La contrainte a été émise le 7 juillet 2017, faisant suite à 3 mises en demeure émises le 6 décembre 2013, date à laquelle il n'était pas connu du RSI la radiation de la société dont Mme [V] [W] était la gérante majoritaire.
Les trois mises en demeure en date du 6 décembre 2013 versées aux débats par l'Urssaf correspondent bien aux sommes et aux périodes reportées sur la contrainte au titre des cotisations et majorations de retard.
Le RSI a procédé lors de l'émission de la contrainte en 2017, à la régularisation des sommes dues en raison de la radiation de la société à la date du 17 avril 2012.
Il s'agissait bien de déduire des cotisations calculées à la date des mises en demeure, les sommes qui ne sont plus dues en raison de la radiation de la société, la contrainte se basant sur une taxation forfaitaire à la date du 7 juillet 2017, Mme [W] ne lui ayant pas communiqué la réalité de ses revenus.
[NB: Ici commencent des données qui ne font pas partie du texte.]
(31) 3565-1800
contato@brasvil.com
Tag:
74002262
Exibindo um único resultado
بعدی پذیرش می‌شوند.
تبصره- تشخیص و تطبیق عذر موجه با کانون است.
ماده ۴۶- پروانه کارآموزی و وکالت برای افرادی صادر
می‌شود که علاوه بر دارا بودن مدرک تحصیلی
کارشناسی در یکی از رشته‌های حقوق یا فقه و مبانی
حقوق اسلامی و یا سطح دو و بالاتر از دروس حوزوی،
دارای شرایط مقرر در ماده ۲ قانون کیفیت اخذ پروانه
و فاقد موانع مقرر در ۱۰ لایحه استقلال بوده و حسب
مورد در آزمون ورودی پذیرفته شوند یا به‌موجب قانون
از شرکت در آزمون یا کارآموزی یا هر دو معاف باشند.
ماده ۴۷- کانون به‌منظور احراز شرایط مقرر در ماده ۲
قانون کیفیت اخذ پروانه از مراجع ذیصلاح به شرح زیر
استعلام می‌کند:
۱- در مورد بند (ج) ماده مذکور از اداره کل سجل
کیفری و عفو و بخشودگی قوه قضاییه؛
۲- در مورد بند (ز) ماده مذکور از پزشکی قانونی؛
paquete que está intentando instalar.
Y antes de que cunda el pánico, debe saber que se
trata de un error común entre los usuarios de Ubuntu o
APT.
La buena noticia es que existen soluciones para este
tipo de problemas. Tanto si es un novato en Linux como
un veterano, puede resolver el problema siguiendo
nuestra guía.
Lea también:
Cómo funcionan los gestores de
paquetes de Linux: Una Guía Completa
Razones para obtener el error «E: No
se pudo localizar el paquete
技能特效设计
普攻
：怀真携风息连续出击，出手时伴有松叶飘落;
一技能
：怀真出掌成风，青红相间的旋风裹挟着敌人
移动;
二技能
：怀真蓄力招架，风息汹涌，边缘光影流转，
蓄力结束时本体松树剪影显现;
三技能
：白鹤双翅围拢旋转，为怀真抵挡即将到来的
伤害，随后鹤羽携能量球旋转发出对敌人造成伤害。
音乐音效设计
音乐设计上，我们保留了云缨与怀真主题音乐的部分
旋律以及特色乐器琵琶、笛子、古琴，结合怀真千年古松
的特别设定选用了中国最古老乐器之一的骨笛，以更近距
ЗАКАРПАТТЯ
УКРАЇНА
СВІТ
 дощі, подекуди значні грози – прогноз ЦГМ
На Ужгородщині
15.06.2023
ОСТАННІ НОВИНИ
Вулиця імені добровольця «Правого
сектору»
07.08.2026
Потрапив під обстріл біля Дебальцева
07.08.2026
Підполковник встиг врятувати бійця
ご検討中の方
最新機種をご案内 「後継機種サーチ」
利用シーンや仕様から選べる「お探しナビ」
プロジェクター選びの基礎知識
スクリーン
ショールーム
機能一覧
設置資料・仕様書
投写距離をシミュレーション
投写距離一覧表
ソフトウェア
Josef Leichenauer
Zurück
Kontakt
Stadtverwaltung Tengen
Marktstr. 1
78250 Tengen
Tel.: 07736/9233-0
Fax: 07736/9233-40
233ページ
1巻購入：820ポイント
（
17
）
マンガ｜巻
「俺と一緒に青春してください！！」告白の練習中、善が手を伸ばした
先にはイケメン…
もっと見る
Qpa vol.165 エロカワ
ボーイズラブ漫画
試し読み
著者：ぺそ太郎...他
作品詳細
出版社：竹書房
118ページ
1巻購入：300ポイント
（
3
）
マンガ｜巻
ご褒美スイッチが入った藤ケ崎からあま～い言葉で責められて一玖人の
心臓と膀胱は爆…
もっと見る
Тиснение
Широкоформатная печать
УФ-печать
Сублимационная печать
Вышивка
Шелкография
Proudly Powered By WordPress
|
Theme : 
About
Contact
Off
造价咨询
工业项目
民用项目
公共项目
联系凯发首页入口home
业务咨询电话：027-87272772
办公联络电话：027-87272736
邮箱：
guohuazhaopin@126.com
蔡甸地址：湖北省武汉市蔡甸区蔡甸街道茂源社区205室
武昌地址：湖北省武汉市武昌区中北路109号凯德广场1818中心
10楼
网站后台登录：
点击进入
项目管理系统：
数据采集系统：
La somme alléguée de 8.415 euros ne correspond pas à un versement que l'appelante ne justifie pas au demeurant, mais à un recalcul des sommes dues en 2017 par rapport au calcul effectué en 2013 dans les mises en demeure, suite à la radiation de la société.
Il y a lieu en conséquence de débouter Mme [V] [W] de l'ensemble de ses demandes, d'infirmer le jugement du 10 mars 2020 et de condamner Mme [V] [W] à payer au titre du solde de la contrainte émise le 7 juillet 2017, la somme de 2 364 euros de cotisations et 228 euros de majorations.
Il est équitable de condamner Mme [V] [W] qui succombe à l'instance à payer à l'Urssaf la somme de 2000 euros au titre de l'article 700 du code de procédure civile et aux dépens de l'appel.
PAR CES MOTIFS
Infirme le jugement du 10 mars 2020 du Tribunal judiciaire de Toulon, pôle social';
Statuant à nouveau et y ajoutant,
Déboute Mme [V] [W] de sa demande de remise des majorations de retard';
Condamne Mme [V] [W] à payer à l'Urssaf Île de France le solde de la contrainte émise le 7 juillet 2017, soit la somme de 2 364 euros de cotisations et 228 euros de majorations pour la période de l'année 2011 et 2012';
Condamne Mme [V] [W] à payer à l'Urssaf Île de France la somme de 2000 euros au titre de l'article 700 du code de procédure civile';
Condamne Mme [V] [W] aux dépens de l'appel.